**What this task involves:** Repeat every line of the listing below, unchanged and in the same order.

**Material supplied:**
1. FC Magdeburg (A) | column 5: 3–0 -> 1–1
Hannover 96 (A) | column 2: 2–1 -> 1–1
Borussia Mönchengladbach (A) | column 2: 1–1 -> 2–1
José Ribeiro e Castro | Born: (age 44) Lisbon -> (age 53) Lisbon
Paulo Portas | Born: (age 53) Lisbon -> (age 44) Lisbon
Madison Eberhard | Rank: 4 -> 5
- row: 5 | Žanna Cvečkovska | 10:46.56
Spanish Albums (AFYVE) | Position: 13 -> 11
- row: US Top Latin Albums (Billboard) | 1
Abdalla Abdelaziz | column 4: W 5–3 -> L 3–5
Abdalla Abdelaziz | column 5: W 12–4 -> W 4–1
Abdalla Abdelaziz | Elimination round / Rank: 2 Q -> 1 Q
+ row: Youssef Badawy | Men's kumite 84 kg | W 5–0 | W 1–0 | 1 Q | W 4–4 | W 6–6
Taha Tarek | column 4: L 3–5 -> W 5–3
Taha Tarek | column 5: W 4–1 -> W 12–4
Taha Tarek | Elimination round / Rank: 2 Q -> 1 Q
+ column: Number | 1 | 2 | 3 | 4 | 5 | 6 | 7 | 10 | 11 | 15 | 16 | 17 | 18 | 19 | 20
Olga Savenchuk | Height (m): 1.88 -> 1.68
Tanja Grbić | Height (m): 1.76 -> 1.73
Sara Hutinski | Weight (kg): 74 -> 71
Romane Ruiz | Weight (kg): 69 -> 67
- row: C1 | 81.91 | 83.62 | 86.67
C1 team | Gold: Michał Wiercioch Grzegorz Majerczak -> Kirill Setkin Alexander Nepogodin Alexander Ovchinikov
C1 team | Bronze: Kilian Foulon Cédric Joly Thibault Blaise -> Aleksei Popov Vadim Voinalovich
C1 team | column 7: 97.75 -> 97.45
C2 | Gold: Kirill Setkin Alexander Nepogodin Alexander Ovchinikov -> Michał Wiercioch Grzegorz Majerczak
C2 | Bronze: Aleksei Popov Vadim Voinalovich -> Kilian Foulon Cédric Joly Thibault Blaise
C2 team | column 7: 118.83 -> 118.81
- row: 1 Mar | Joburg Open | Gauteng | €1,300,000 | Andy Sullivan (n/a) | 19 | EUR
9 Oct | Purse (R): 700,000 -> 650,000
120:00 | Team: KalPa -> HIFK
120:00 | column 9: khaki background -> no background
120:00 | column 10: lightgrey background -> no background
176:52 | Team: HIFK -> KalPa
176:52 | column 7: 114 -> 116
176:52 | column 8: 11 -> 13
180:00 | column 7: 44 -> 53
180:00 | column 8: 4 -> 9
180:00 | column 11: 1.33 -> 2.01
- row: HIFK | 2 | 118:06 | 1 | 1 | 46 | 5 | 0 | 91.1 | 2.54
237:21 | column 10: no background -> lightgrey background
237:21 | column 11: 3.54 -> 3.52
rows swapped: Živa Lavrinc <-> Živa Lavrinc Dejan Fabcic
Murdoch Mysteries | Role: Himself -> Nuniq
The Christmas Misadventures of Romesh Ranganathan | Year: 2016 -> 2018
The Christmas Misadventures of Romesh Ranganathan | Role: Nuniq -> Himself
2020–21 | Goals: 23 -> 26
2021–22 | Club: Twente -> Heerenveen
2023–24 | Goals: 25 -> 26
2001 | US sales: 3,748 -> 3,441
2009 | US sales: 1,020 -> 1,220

**Exercise solution:**
1. FC Magdeburg (A) | column 5: 3–0 -> 1–1
Hannover 96 (A) | column 2: 2–1 -> 1–1
Borussia Mönchengladbach (A) | column 2: 1–1 -> 2–1
José Ribeiro e Castro | Born: (age 44) Lisbon -> (age 53) Lisbon
Paulo Portas | Born: (age 53) Lisbon -> (age 44) Lisbon
Madison Eberhard | Rank: 4 -> 5
- row: 5 | Žanna Cvečkovska | 10:46.56
Spanish Albums (AFYVE) | Position: 13 -> 11
- row: US Top Latin Albums (Billboard) | 1
Abdalla Abdelaziz | column 4: W 5–3 -> L 3–5
Abdalla Abdelaziz | column 5: W 12–4 -> W 4–1
Abdalla Abdelaziz | Elimination round / Rank: 2 Q -> 1 Q
+ row: Youssef Badawy | Men's kumite 84 kg | W 5–0 | W 1–0 | 1 Q | W 4–4 | W 6–6
Taha Tarek | column 4: L 3–5 -> W 5–3
Taha Tarek | column 5: W 4–1 -> W 12–4
Taha Tarek | Elimination round / Rank: 2 Q -> 1 Q
+ column: Number | 1 | 2 | 3 | 4 | 5 | 6 | 7 | 10 | 11 | 15 | 16 | 17 | 18 | 19 | 20
Olga Savenchuk | Height (m): 1.88 -> 1.68
Tanja Grbić | Height (m): 1.76 -> 1.73
Sara Hutinski | Weight (kg): 74 -> 71
Romane Ruiz | Weight (kg): 69 -> 67
- row: C1 | 81.91 | 83.62 | 86.67
C1 team | Gold: Michał Wiercioch Grzegorz Majerczak -> Kirill Setkin Alexander Nepogodin Alexander Ovchinikov
C1 team | Bronze: Kilian Foulon Cédric Joly Thibault Blaise -> Aleksei Popov Vadim Voinalovich
C1 team | column 7: 97.75 -> 97.45
C2 | Gold: Kirill Setkin Alexander Nepogodin Alexander Ovchinikov -> Michał Wiercioch Grzegorz Majerczak
C2 | Bronze: Aleksei Popov Vadim Voinalovich -> Kilian Foulon Cédric Joly Thibault Blaise
C2 team | column 7: 118.83 -> 118.81
- row: 1 Mar | Joburg Open | Gauteng | €1,300,000 | Andy Sullivan (n/a) | 19 | EUR
9 Oct | Purse (R): 700,000 -> 650,000
120:00 | Team: KalPa -> HIFK
120:00 | column 9: khaki background -> no background
120:00 | column 10: lightgrey background -> no background
176:52 | Team: HIFK -> KalPa
176:52 | column 7: 114 -> 116
176:52 | column 8: 11 -> 13
180:00 | column 7: 44 -> 53
180:00 | column 8: 4 -> 9
180:00 | column 11: 1.33 -> 2.01
- row: HIFK | 2 | 118:06 | 1 | 1 | 46 | 5 | 0 | 91.1 | 2.54
237:21 | column 10: no background -> lightgrey background
237:21 | column 11: 3.54 -> 3.52
rows swapped: Živa Lavrinc <-> Živa Lavrinc Dejan Fabcic
Murdoch Mysteries | Role: Himself -> Nuniq
The Christmas Misadventures of Romesh Ranganathan | Year: 2016 -> 2018
The Christmas Misadventures of Romesh Ranganathan | Role: Nuniq -> Himself
2020–21 | Goals: 23 -> 26
2021–22 | Club: Twente -> Heerenveen
2023–24 | Goals: 25 -> 26
2001 | US sales: 3,748 -> 3,441
2009 | US sales: 1,020 -> 1,220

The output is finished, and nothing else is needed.